Alain Gautier s’est investi dans l’exploration souterraine, dans son approche technique et aussi fortement dans la réalisation de topographies où sa formation de dessinateur fait merveille. Il s’est investi aussi dans l’archéologie des régions qu’il fréquente. Tout naturellement, sa sensibilité artistique l’oriente vers la représentation des objets et émotions, plus particulièrement dans le dessin, dont le Spécial BD qui aurait mérité une publication de meilleure facture. Il s’est épanoui aussi dans l’œuvre écrite, et au-delà des articles, car il excelle dans la réalisation de revues et de livres. Comme auteur, il a su fort bien tirer parti de la bibliographie qu’il présente en respectant les critères internationaux, ce qui n’est pas aussi courant qu’on l’imagine, et comme maquettiste, il a su offrir une présentation claire qui donne envie au lecteur d’entrer dans le texte.

Alain Gautier s’est révélé un fidèle compagnon au sein d’un groupe composé notamment de son frère Daniel, disparu trop tôt, Jean-Marie Groult, et Pierre Carlier. Alain Gautier est assurément une personnalité importante de l’histoire contemporaine de la spéléologie normande qu’il aura marqué par ses chantiers régionaux dans Caumont, en Val de Seine ou sur le littoral de la Manche, mais aussi et surtout par sa production informative complète, du compte rendu à la revue, en passant par le dessin et la topographie, et son approche archéologique.


Quelques éléments bibliographiques

Il n’est pas dans l’objectif de cette note, de dresser la bibliographie complète des écrits d’Alain Gautier.

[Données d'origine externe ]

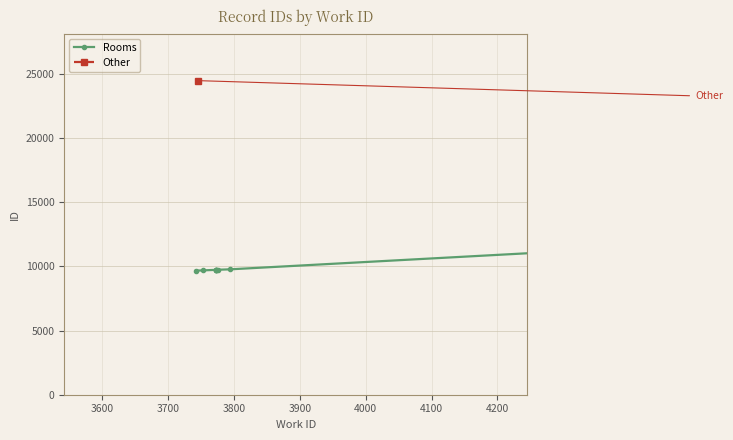

How many data points are less than 9725?

4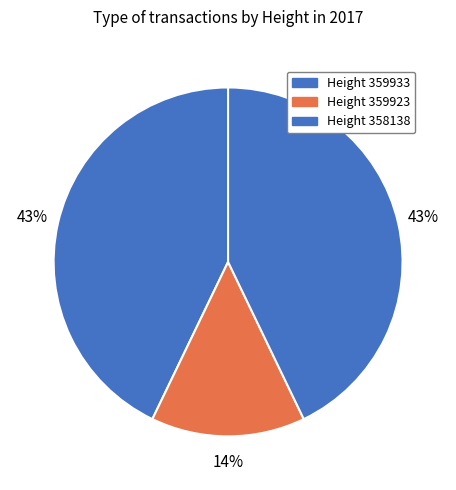

Is there any slice that represents more than half of the pie?

No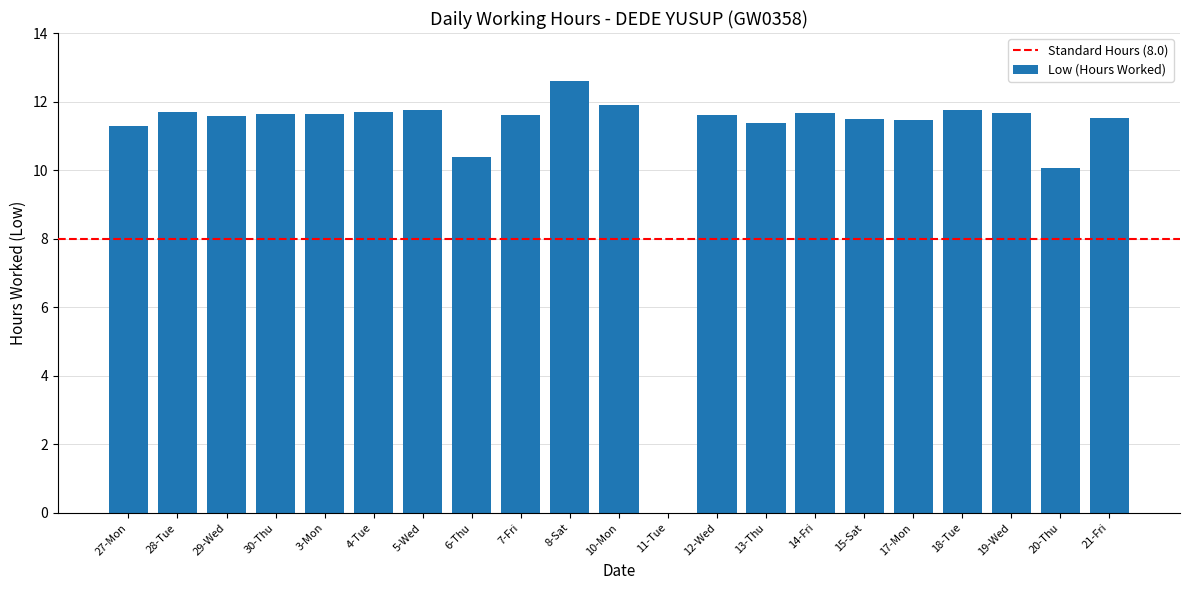

What is the greatest value displayed?

12.6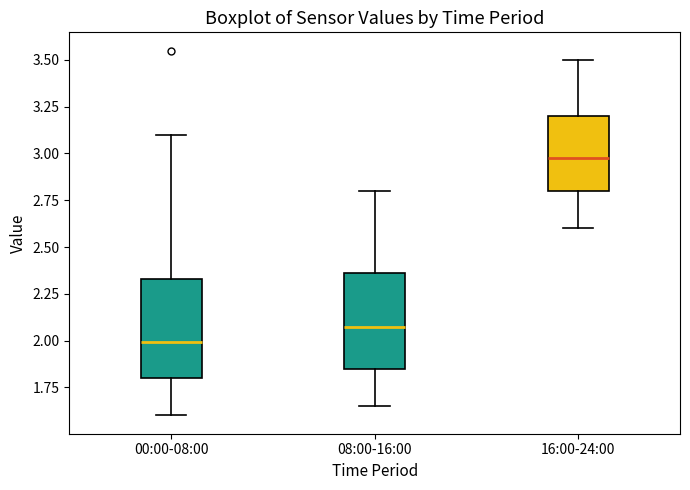

Which box has the highest median line?

16:00-24:00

Nous le laissons à ses fidèles compagnons qui, nous l’espérons, mèneront à terme cet hommage. Nous souhaitons seulement montrer la grande diversité de son action écrite.

1- la réalisation de revues
-  La Scrofule (1975-1978), revue du GS-ASC-Bonsecours, dont il assume la publication (voir les publications spéléologiques normandes). On y retrouve les activités du groupe de Bonsecours, en Normandie (surtout Caumont, la grotte Le Bail et Veules les Roses), mais aussi en Mayenne (grottes de Saulges), ainsi que dans le sud de la France (Grands Causses).
-  Recherches Spéléologiques (1984-1986), revue du Groupe d’Etude et de Recherches Spéléologiques de Rouen - Île de Pâques, dont il assume la publication. Il était le président actif du GERSRIP.
-  Cave des Moineaux (1990-1997), publication du Clan Spéléo Pontoisien, dont il assume la réalisation.
-  Spéléo Contact Normand (1995-2002 ?), publication du Comité Régional de Spéléologie de Normandie. Alain assure la réalisation d’au moins six numéros.

2- la participation à des livres
- Pierre Carlier & Alain Gautier (1982). Spéléologie à l’Île de Pâques. Nouveau regard sur l’Île de Pâques - Rapa Nui ; Moana éditeur, Saintry sur Seine : 127-137 [2-904279-00-8].
- André Daniel (dir.) (1997). La plume et les gouffres, correspondance d’Edouard-Alfred Martel. Association Edouard-Alfred Martel, 607 p. [sans isbn]

3- la rédaction de notes et articles
- Gautier Alain (1981). Brésil. Spelunca, 3 : 7.
- Gautier Alain, Carlier Pierre, Leroy Stéphane (2000). Petites Antilles. Spelunca, 78 : 8-10.